WRITTEN PROBLEM 1: For each statement (a), (b) and (c), say yes or no to whether it agrees with the pledge text, and quote the exact words of the pledge text that decide it. (a) Bank owes interest on sums it collects from the pledged Accounts. (b) Bank holds the rights of a secured party under the Uniform Commercial Code of California. (c) Using one remedy keeps Bank from using another remedy at the same time.
WRITTEN PROBLEM 2: Carry the pledge text forward from its final sentence.

GIVEN TEXT:
§
However, Bank expressly agrees that at such times as the obligations of Sellers under the Agreement have been performed and satisfied without the necessity of Bank exercising its rights hereunder or under the Agreement and any related documents, and no defense against the obligations under the Agreement or adverse claims of ownership to any such security is being asserted, then the Bank shall waive enforcement of this Pledge as to any amounts available in said Accounts in excess of Sellers’ outstanding obligations to Buyer under the Agreement.

 

From and after the occurrence of an Event of Default under the Agreement or default under any other documents executed in connection therewith, each Seller authorizes Bank, at Bank’s option, to collect and receipt for any and all sums becoming due upon the pledged Accounts, such sums to be held by Bank without liability for interest thereon and applied toward the performance of Sellers’ obligations under the Agreement and any other documents executed in connection therewith hereby secured.  Bank shall have the full control of the pledged Accounts until they are released in accordance herewith.

 

Bank, in addition to the rights and remedies provided for in the preceding paragraphs, shall have all the rights and remedies of a secured party under the Uniform Commercial Code of California and Bank shall be entitled to avail itself of all such other rights and remedies as may now or hereafter exist at law or in equity for the performance of all obligations under the Agreement and the foreclosure of the security interest created hereby and the resort to any remedy provided hereunder or provided by the Uniform Commercial Code of California, or by any other law of California, shall not prevent the concurrent employment of any other appropriate remedy or remedies.
§
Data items
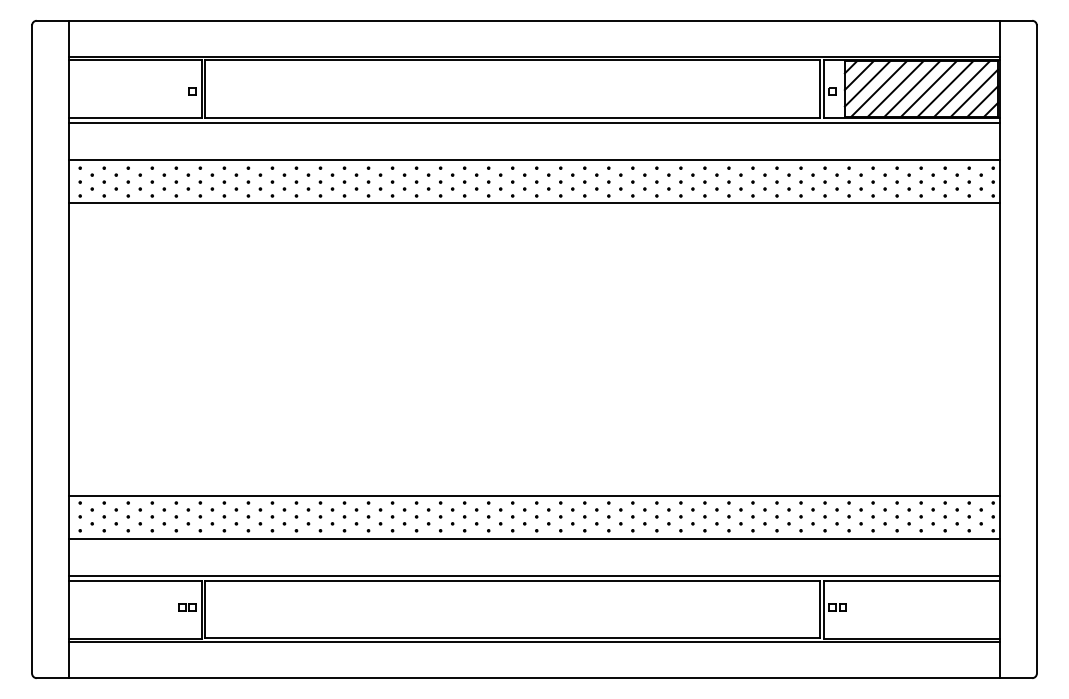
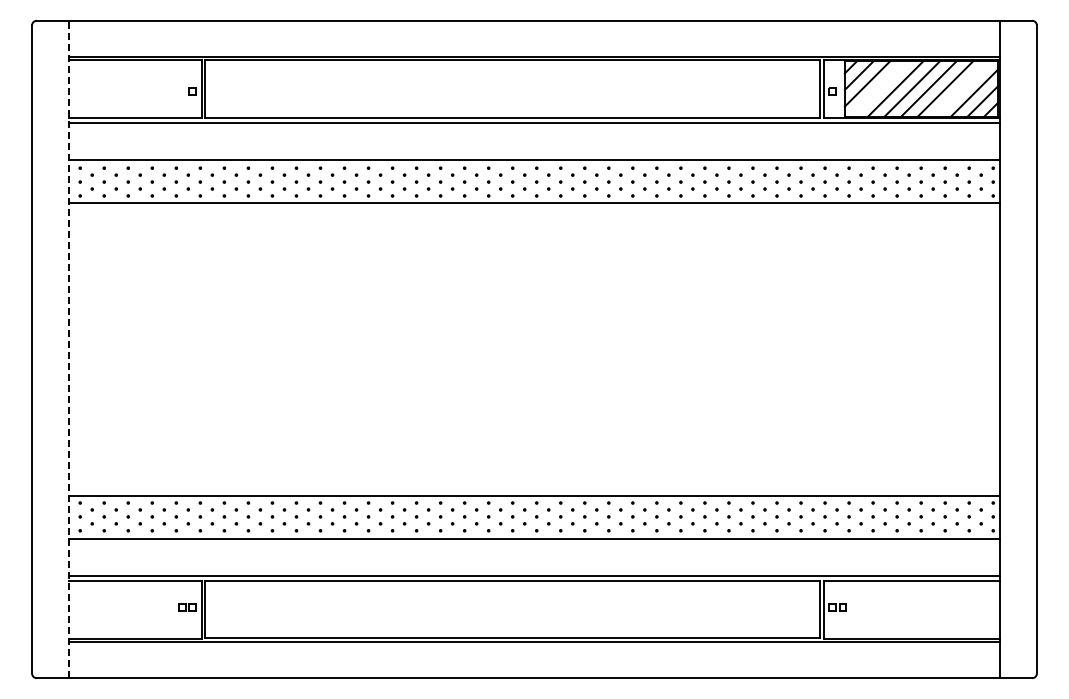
line at (878, 88): present -> none
line at (961, 88): present -> none
line at (68, 349): solid -> dashed
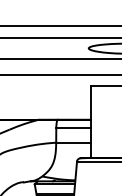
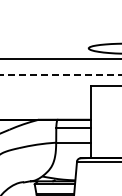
line at (60, 26): present -> none
line at (60, 37): present -> none
line at (61, 75): solid -> dashed
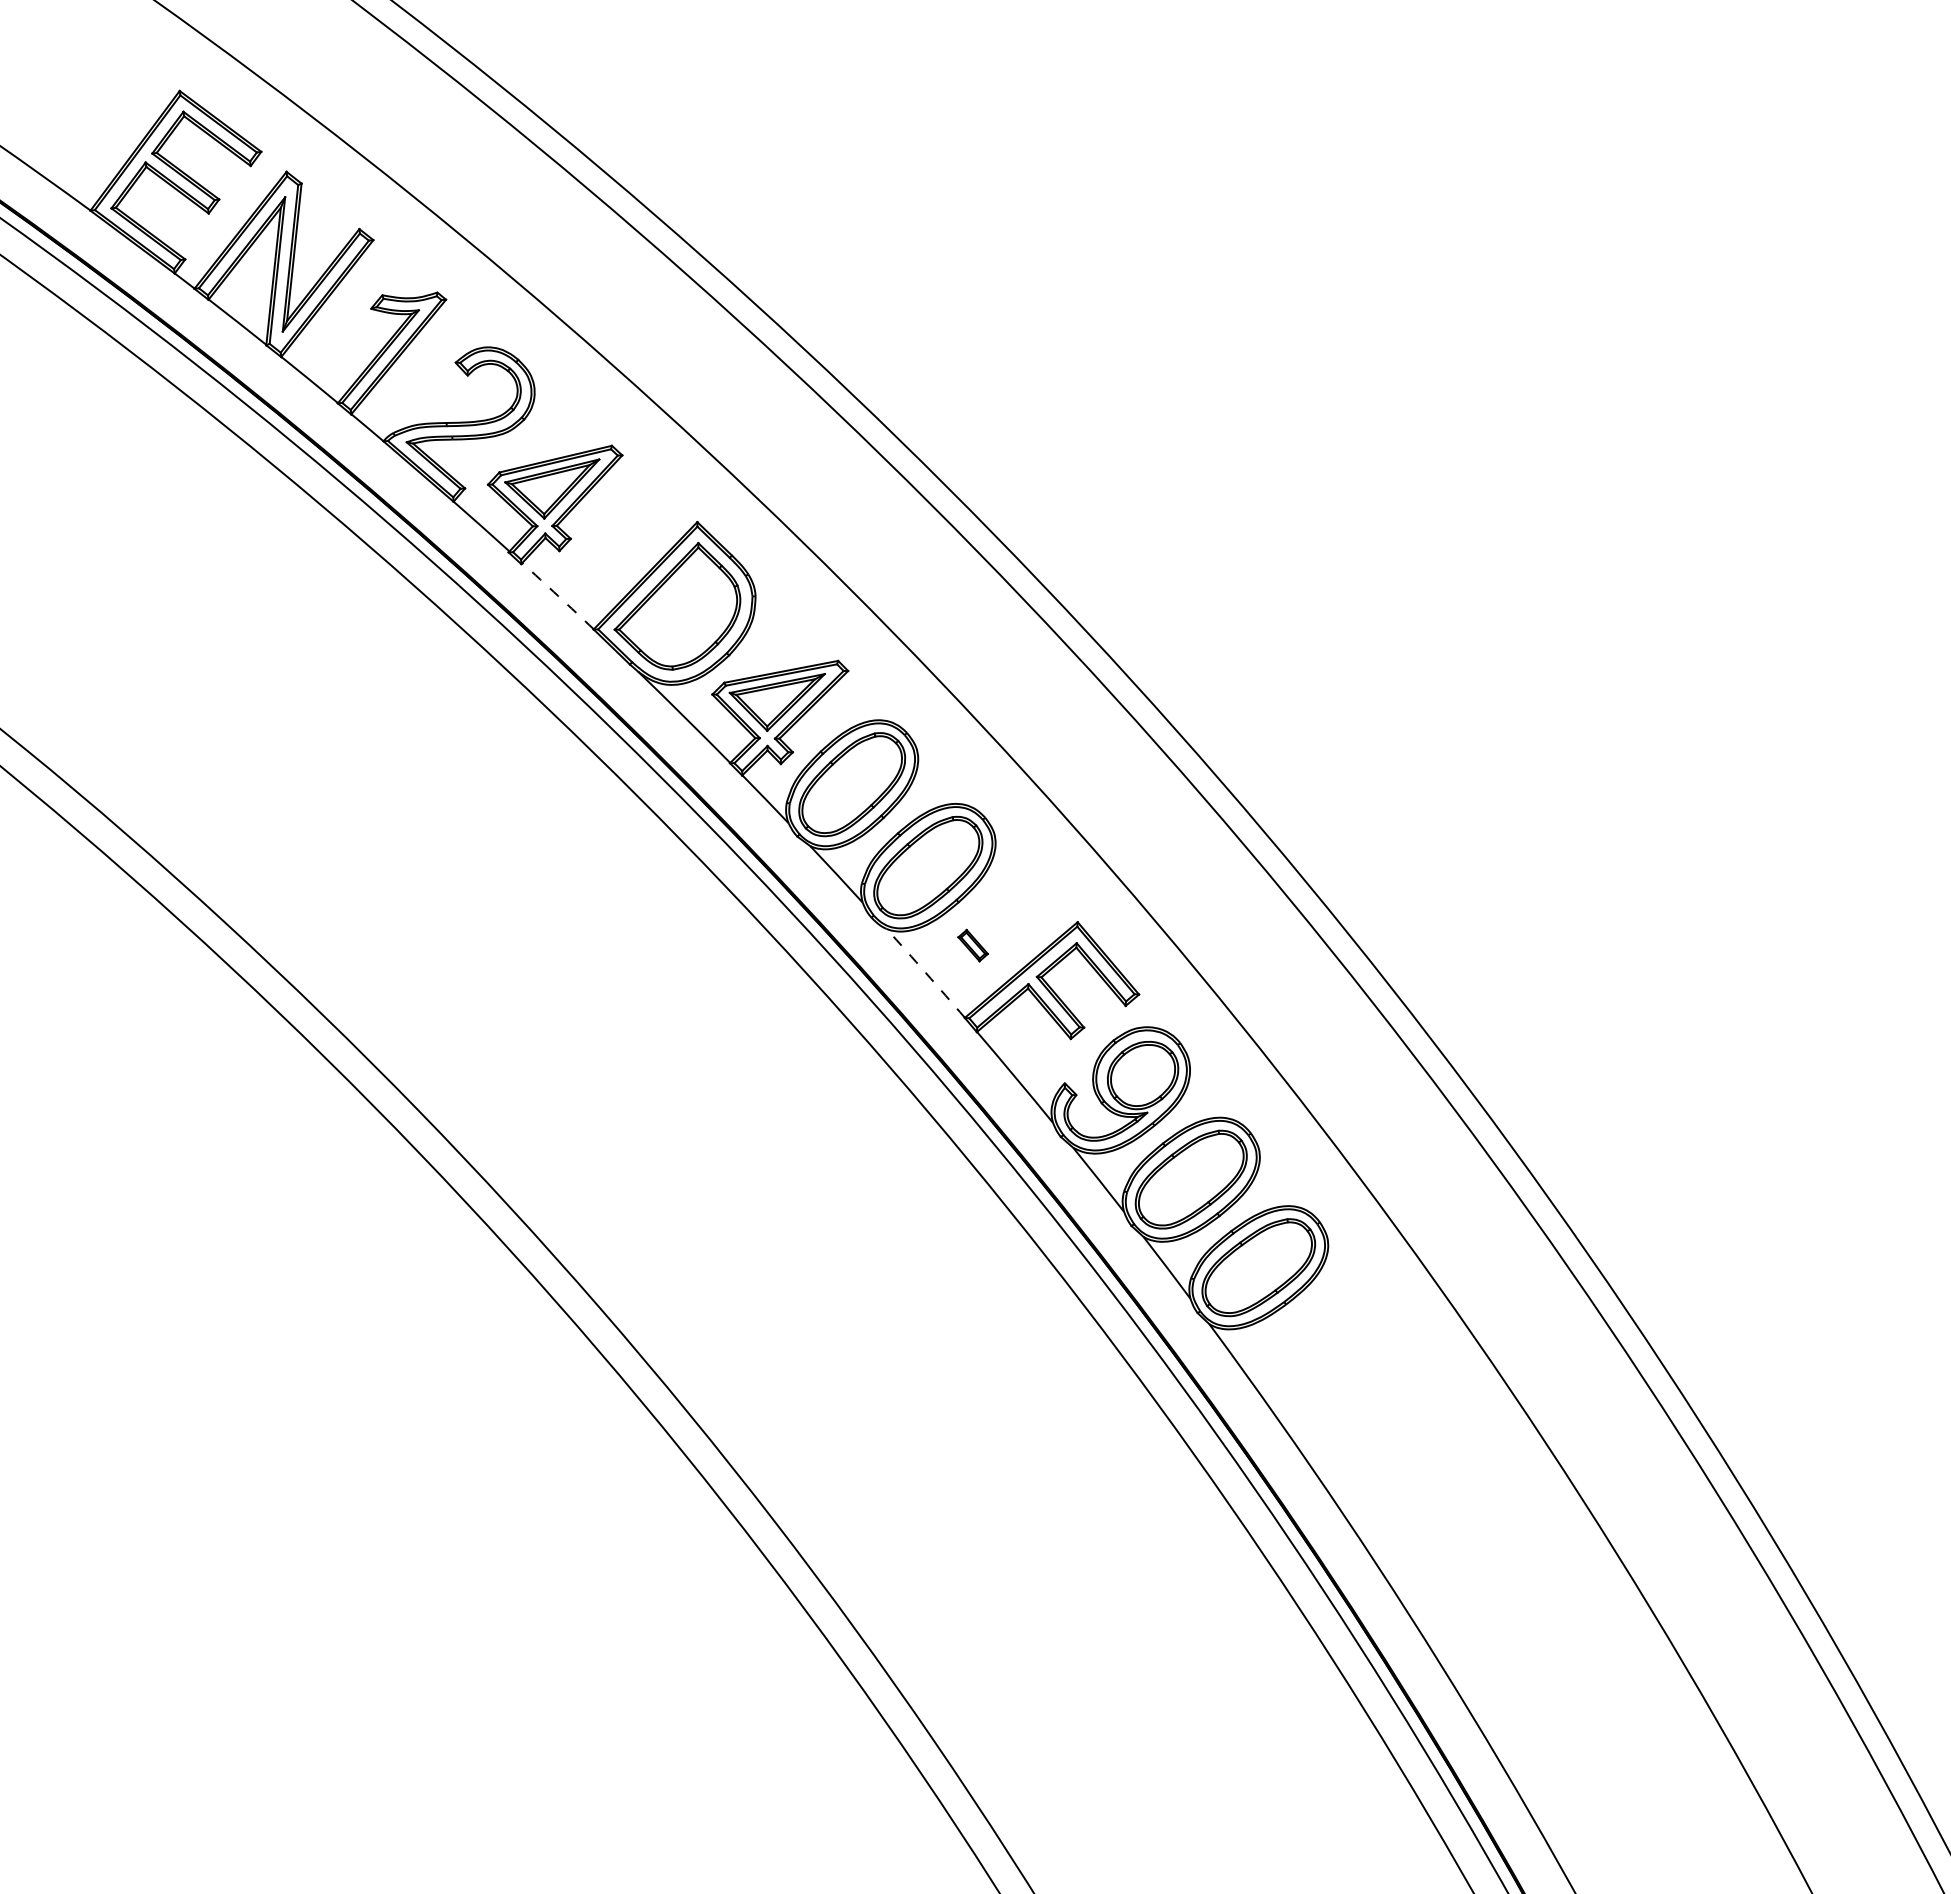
§
EXERCISE ANSWER 1:
(a) No: "such sums to be held by Bank without liability for interest thereon"
(b) Yes: "shall have all the rights and remedies of a secured party under the Uniform Commercial Code of California"
(c) No: "shall not prevent the concurrent employment of any other appropriate remedy or remedies"

EXERCISE ANSWER 2:
 

Bank may remedy any Event of Default, without waiving same, or may waive any Event of Default without waiving any prior or subsequent Event of Default.

 

The security interest herein created shall not be affected by or affect any other security taken for the performance of obligations under the Agreement hereby secured, or any part thereof, and any extensions may be made for the performance of such obligations without affecting the priority of this pledge or the validity thereof with reference to any third party, and Bank or its successors shall not be limited by any election of remedies if it chooses to foreclose this security interest by suit.

 

Each Seller further represents to and covenants and agrees with Bank that such Seller will at any time or from time to time, upon the written request of Bank, execute and deliver such further documents and do such other acts and things as Bank may specify for the purpose of further assurance and of effecting the purposes of this Pledge, and otherwise do any and all things and acts whatsoever which Bank may request in order to perfect this Pledge.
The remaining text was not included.